The input
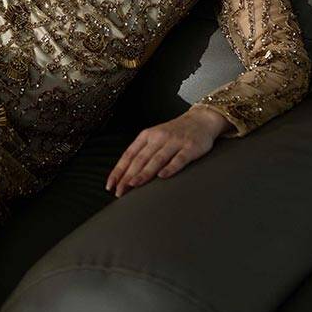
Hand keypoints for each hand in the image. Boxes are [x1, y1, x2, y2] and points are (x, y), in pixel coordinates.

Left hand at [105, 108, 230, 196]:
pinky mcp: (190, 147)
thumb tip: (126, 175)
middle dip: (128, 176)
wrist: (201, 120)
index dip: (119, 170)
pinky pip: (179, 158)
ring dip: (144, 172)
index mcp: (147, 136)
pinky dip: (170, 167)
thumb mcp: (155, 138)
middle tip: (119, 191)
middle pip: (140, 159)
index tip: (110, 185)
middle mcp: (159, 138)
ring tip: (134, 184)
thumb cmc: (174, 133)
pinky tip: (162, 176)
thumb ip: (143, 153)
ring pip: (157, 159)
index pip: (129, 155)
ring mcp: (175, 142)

==

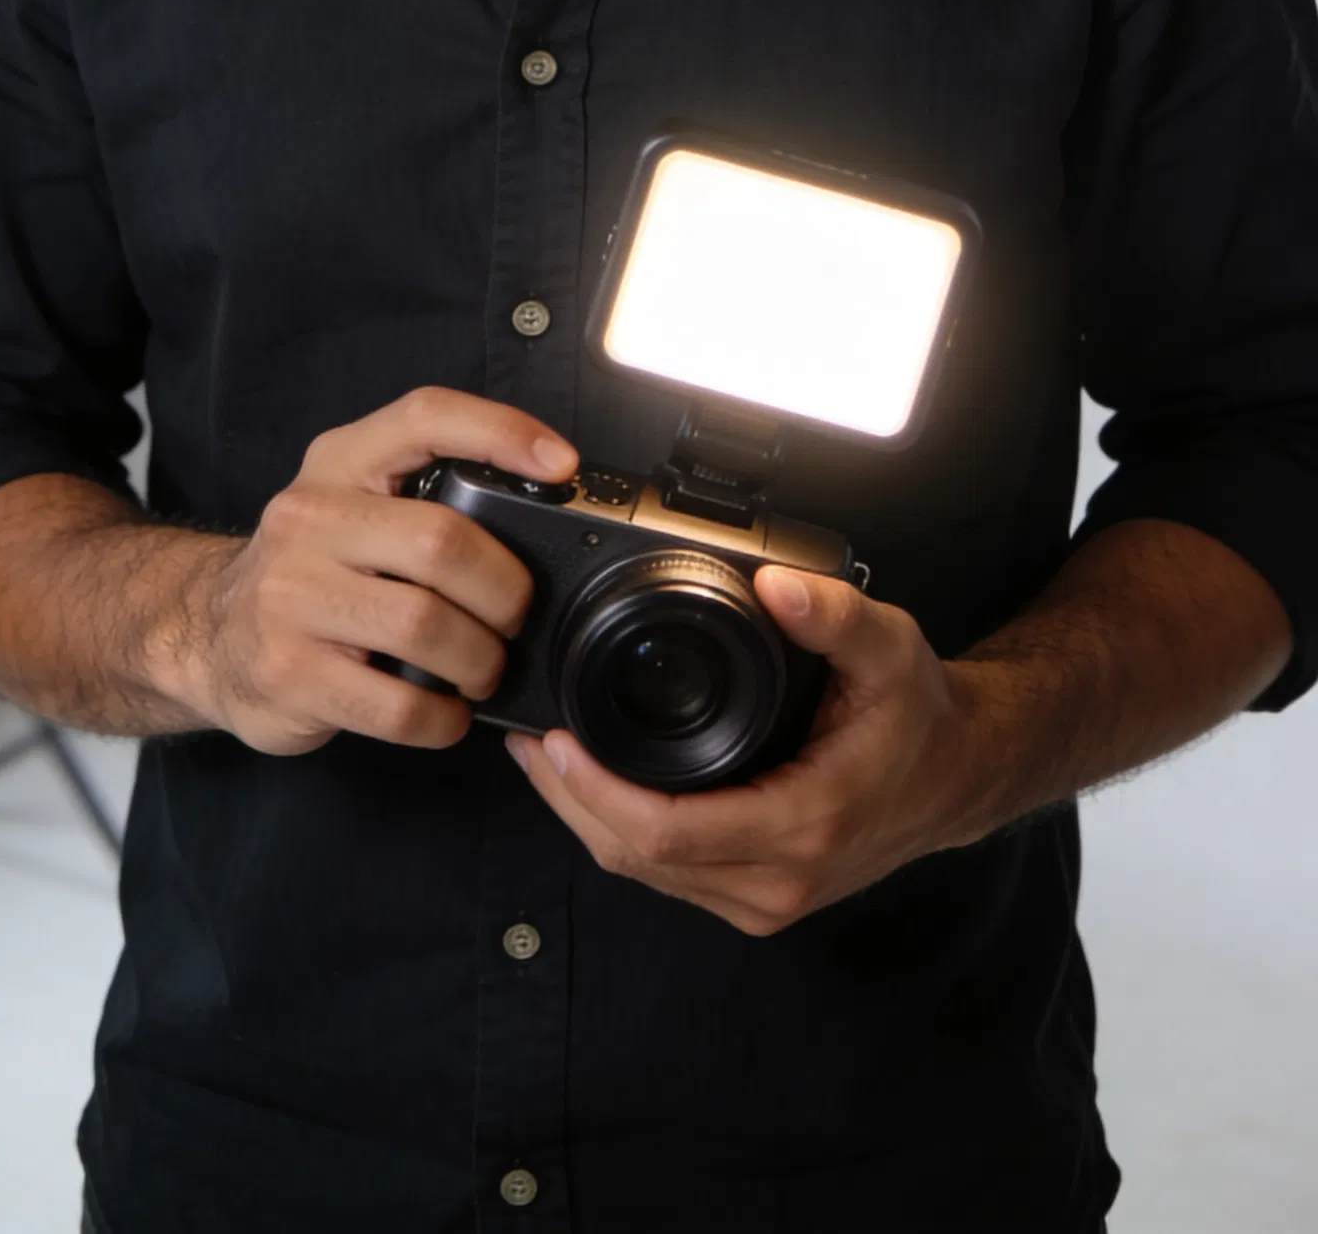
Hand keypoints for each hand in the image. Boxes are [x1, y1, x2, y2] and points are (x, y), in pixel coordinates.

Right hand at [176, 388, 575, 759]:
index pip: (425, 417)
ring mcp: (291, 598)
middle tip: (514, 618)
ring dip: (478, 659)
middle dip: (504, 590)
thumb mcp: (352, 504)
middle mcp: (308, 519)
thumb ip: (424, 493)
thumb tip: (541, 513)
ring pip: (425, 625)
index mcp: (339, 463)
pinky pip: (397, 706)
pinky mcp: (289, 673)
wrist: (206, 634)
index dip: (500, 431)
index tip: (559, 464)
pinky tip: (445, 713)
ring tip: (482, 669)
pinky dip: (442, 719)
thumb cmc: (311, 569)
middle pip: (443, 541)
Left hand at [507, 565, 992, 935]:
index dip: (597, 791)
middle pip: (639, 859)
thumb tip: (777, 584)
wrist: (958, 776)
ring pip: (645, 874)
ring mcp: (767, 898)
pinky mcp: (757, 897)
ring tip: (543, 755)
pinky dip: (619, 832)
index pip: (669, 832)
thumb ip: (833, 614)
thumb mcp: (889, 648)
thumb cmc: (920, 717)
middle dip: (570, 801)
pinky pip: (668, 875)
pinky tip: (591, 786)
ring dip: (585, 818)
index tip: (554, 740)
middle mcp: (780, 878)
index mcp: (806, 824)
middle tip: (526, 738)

...

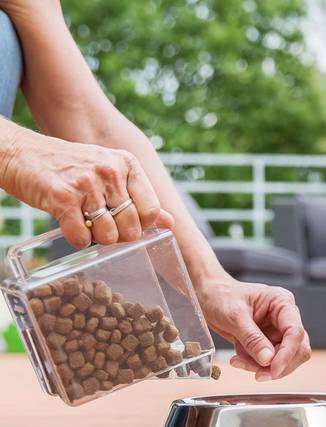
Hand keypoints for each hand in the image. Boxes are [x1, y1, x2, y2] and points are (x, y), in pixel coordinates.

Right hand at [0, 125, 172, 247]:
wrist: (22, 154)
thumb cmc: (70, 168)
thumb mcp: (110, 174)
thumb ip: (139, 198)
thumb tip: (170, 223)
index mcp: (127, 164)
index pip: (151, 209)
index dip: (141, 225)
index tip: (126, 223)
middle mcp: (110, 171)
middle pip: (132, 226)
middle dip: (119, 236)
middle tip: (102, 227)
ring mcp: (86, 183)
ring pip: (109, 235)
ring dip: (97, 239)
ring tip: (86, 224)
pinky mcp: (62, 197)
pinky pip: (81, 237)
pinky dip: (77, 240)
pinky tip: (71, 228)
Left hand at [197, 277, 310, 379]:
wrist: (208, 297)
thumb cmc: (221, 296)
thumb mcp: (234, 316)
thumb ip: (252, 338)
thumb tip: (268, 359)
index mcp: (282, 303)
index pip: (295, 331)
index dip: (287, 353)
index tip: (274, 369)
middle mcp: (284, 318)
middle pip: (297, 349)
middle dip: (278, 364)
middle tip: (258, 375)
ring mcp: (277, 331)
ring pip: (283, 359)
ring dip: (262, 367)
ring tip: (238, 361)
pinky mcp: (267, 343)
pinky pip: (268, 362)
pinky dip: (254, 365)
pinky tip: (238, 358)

The problem
For this task, write out exactly the lines of the entries above, starting at the line with "index tip: (110, 185)" and ending at the line with "ring mcp: (175, 142)", both included, and no others.

Output for this task
index tip: (110, 185)
middle mcp: (159, 138)
ring tip: (134, 184)
thumb cmc: (174, 133)
pinky tip: (162, 176)
thumb ip: (143, 153)
ring pip: (157, 159)
index pip: (129, 155)
ring mcp: (175, 142)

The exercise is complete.